═══ PAGE EXCERPT ═══

[Web4lib] Link Checking Services

Tue Jan 30 11:33:17 EST 2007

> -----Original Message-----
> From: web4lib-bounces at webjunction.org
> [mailto:web4lib-bounces at webjunction.org] On Behalf Of Valerie Reid
> Sent: Tuesday, January 30, 2007 8:24 AM
> To: web4lib at webjunction.org
> Subject: [Web4lib] Link Checking Services
> 
> We currently subscribe to a link-checking service which checks all the
> links
> on our library's web site and sends me a report on a weekly basis...

Without knowing any of the products that have been mentioned so far, I
will point out one thing to look for.  When I've played with link
checkers in the past, they were all pretty reliable about finding
"bad" links - that is, links that when requeted return something other
than a 200 ("OK") status code.  Unfortunately, there are a lot of
sloppy/clueless/too-clever-by-half webmasters out there, and I have
not seen link checkers that cope well with these situations.

  - Getting a 200 status page that actually says either "Page Not
    Found" or "Page has moved <a href='foo.html'>here</a>".  With that
    200 status, this won't be reported as a broken link.

  - Getting a 200 from a page that uses Javascript to redirect you to
    an updated URL.  Again, this won't show up in the report, and the
    real URL may not be checked.

═══

» **QUESTIONS ON THE MATERIAL**:
1. In the link-checking post, rewrite the stretch from "Without knowing any" through "a broken link.", substituting "site administrators" for "webmasters".
2. According to the link-checking post, what counts as a "bad" link?
3. Name every header field shown in the quoted original message in the link-checking post.
Rely only on the link-checking post to answer.

═══ PROVIDED MATERIAL ═══

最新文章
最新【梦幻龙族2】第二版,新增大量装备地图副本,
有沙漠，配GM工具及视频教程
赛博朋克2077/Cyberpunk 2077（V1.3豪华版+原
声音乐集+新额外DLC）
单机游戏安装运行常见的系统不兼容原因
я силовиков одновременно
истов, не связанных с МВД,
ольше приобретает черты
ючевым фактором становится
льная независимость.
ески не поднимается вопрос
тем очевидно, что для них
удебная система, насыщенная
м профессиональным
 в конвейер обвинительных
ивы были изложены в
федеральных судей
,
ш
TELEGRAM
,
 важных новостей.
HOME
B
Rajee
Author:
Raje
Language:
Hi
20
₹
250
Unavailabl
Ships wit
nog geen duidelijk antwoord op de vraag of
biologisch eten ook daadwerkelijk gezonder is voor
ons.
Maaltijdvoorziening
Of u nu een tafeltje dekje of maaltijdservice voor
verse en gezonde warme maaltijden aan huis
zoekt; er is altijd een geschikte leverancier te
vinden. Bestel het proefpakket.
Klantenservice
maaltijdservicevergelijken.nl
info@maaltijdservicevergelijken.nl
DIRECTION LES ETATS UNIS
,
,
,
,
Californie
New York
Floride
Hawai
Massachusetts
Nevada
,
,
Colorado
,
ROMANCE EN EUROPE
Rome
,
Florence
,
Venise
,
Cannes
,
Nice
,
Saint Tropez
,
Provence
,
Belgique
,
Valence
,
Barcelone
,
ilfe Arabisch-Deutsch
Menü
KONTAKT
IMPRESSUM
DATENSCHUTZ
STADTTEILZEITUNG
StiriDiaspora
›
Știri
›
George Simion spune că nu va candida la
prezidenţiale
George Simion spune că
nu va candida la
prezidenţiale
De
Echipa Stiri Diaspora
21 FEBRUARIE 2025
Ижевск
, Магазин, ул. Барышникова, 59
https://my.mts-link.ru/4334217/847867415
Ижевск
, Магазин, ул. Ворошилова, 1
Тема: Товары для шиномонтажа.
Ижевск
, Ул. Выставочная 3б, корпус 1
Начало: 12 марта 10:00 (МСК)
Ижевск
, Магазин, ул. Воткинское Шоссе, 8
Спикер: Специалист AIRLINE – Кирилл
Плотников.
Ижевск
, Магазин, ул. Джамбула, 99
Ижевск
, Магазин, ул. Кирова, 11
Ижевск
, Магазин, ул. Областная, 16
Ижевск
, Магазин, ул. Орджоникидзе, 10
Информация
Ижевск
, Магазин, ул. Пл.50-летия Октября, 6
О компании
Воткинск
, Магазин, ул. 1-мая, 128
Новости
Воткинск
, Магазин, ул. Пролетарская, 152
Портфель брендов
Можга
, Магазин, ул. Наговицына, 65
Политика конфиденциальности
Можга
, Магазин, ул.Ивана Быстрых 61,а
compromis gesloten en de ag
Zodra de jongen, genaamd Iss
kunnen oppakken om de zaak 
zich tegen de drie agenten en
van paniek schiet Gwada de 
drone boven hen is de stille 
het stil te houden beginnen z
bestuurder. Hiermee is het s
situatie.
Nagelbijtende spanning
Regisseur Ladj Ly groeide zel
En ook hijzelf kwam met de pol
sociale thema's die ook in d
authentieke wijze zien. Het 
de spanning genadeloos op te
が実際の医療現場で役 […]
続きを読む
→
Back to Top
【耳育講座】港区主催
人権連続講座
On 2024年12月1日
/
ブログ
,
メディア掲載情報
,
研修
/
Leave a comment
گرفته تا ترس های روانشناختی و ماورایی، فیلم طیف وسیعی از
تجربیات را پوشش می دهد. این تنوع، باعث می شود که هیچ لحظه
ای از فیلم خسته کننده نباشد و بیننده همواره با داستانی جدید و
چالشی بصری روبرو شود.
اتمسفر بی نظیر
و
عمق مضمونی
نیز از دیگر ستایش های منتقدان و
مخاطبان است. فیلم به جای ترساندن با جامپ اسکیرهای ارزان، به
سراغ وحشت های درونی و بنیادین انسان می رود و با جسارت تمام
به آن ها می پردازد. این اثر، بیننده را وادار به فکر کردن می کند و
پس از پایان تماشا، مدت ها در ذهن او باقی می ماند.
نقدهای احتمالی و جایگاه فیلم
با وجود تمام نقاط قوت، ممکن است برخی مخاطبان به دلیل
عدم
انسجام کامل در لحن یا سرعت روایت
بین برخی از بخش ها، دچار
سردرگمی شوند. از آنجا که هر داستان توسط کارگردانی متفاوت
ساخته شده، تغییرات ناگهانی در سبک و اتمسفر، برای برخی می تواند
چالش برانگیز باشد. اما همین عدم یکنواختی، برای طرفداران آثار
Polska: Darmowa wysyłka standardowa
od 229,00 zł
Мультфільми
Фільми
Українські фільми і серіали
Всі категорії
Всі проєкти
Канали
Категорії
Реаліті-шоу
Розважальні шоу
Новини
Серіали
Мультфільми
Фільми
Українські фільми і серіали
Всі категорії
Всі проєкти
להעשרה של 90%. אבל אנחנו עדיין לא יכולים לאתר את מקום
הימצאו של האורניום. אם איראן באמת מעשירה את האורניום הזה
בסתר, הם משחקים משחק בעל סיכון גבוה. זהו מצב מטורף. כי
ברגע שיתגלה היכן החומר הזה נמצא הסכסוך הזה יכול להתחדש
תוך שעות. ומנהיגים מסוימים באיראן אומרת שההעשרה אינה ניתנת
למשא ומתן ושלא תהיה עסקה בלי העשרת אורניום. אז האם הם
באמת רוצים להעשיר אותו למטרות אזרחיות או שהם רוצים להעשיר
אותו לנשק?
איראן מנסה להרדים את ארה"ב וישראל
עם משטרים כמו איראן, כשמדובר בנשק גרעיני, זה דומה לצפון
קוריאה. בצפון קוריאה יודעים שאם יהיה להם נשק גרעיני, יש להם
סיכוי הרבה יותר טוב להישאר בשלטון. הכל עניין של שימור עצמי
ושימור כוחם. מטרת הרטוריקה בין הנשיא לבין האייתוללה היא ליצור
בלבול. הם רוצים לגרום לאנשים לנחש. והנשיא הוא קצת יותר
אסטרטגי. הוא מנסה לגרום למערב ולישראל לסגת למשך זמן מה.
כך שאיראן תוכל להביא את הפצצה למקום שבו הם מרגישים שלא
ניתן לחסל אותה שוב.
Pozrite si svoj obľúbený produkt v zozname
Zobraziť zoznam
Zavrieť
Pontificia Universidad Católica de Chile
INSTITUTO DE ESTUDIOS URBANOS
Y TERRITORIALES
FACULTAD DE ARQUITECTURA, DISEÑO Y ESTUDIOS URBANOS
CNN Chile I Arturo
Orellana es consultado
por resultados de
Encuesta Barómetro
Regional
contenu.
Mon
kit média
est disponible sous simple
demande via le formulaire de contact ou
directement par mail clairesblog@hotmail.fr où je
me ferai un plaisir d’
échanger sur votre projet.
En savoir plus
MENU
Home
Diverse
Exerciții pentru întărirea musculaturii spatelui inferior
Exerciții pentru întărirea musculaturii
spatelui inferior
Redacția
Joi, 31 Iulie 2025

═══

» **ANSWERS TO EACH TASK**:
1.
Without knowing any of the products that have been mentioned so far, I
will point out one thing to look for.  When I've played with link
checkers in the past, they were all pretty reliable about finding
"bad" links - that is, links that when requeted return something other
than a 200 ("OK") status code.  Unfortunately, there are a lot of
sloppy/clueless/too-clever-by-half site administrators out there, and I have
not seen link checkers that cope well with these situations.

  - Getting a 200 status page that actually says either "Page Not
    Found" or "Page has moved <a href='foo.html'>here</a>".  With that
    200 status, this won't be reported as a broken link.

2. A link that, when requested, returns a status code other than 200 ("OK").

3. From, Sent, To, Subject